A23K-3396:
Trajectory dispersion by unresolved wind variability in the UTLS
Tuesday, 16 December 2014
John W Bergman1, Eric J Jensen2, Leonhard Pfister2 and Thaopaul V Bui2, (1)Bay Area Environmental Research Institute Sonoma, Sonoma, CA, United States, (2)NASA Ames Research Center, Moffett Field, CA, United States
Abstract:
Lagrangian trajectory calculations, in which air-parcel paths are determined from wind fields from operational analysis and reanalysis data, are standard tools for diagnosing dynamical interactions and chemical concentrations in the upper troposphere and lower stratosphere.
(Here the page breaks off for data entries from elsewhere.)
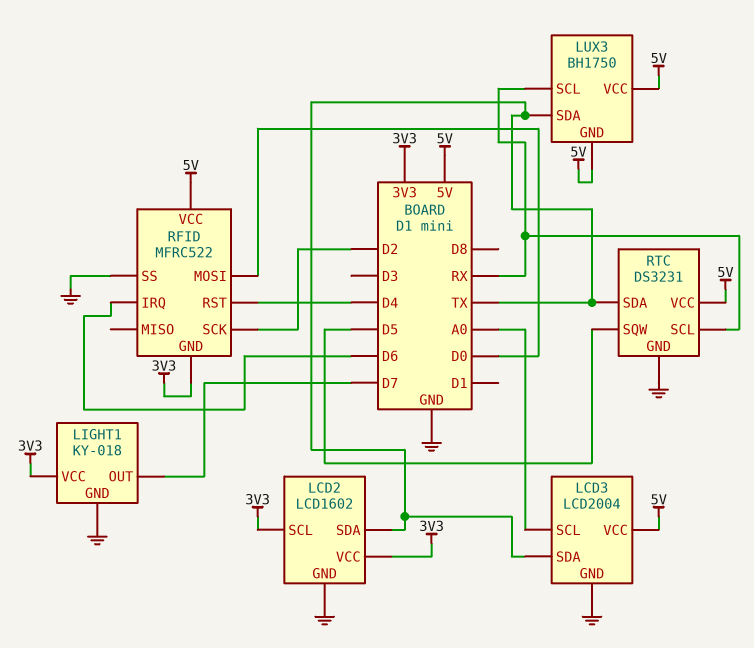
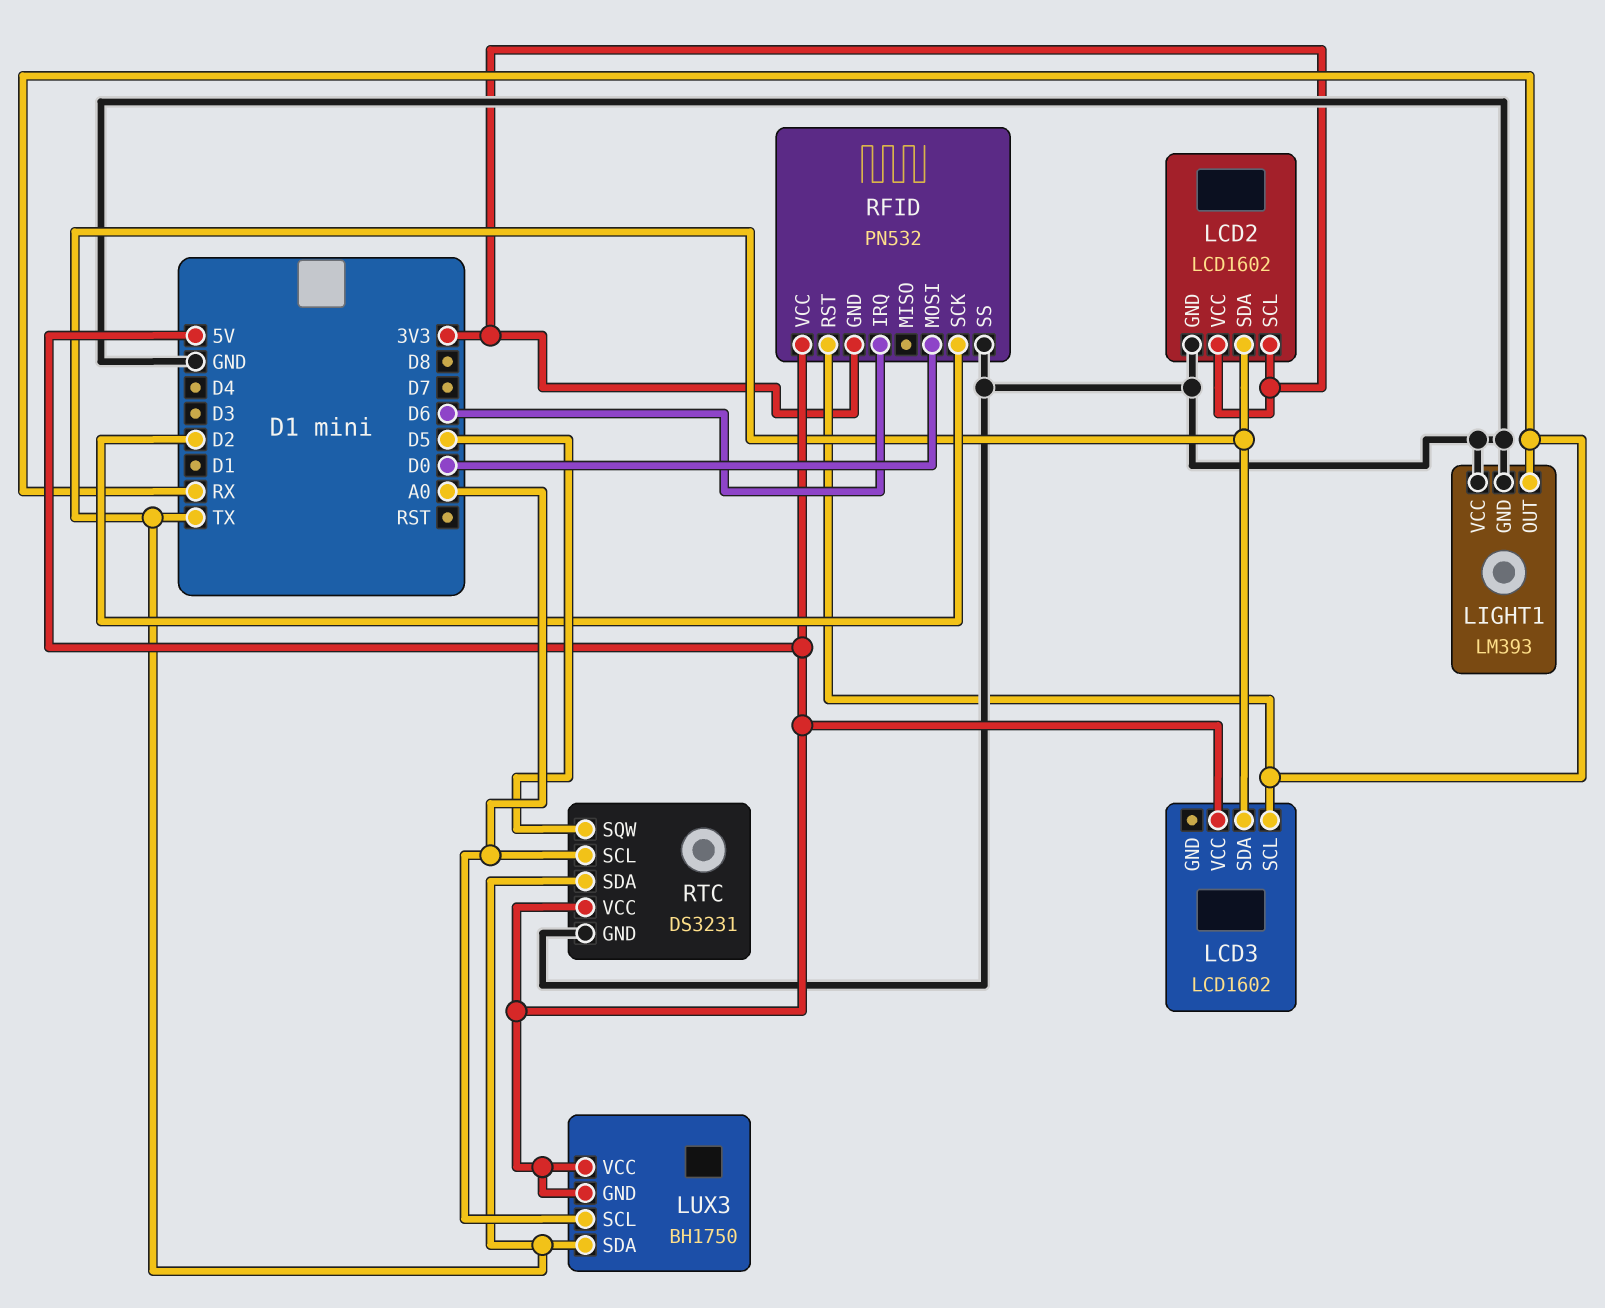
LCD3: LCD2004 -> LCD1602
LCD3 pin GND: GND -> none
LCD3 pin SCL: A0 -> RX
LIGHT1: KY-018 -> LM393
LIGHT1 pin OUT: D7 -> RX
LIGHT1 pin VCC: 3V3 -> GND
LUX3 pin SCL: RX -> A0
RFID: MFRC522 -> PN532
RFID pin RST: D4 -> RX
RTC pin SCL: RX -> A0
However, due to poor observational sampling, these calculations suffer from uncertainties that are difficult to account for. Potentially large contributors to these uncertainties are velocity fluctuations at space and time scales not resolved by the analysis data sets used to calculate trajectories. These fluctuations cause trajectories to disperse from paths determined by resolved winds. While filling the data voids at small scales is not a viable alternative for the foreseeable future, the small-scale variability has robust statistical relationships with variations at resolved scales. We examine these relationships and their uncertainties using wind fields from the high-resolution (12 km in the horizontal) ECMWF operational analysis and from aircraft observations from ATTREX. Estimates of the corresponding trajectory dispersion are then determined using a stochastically forced Lagrangian trajectory model.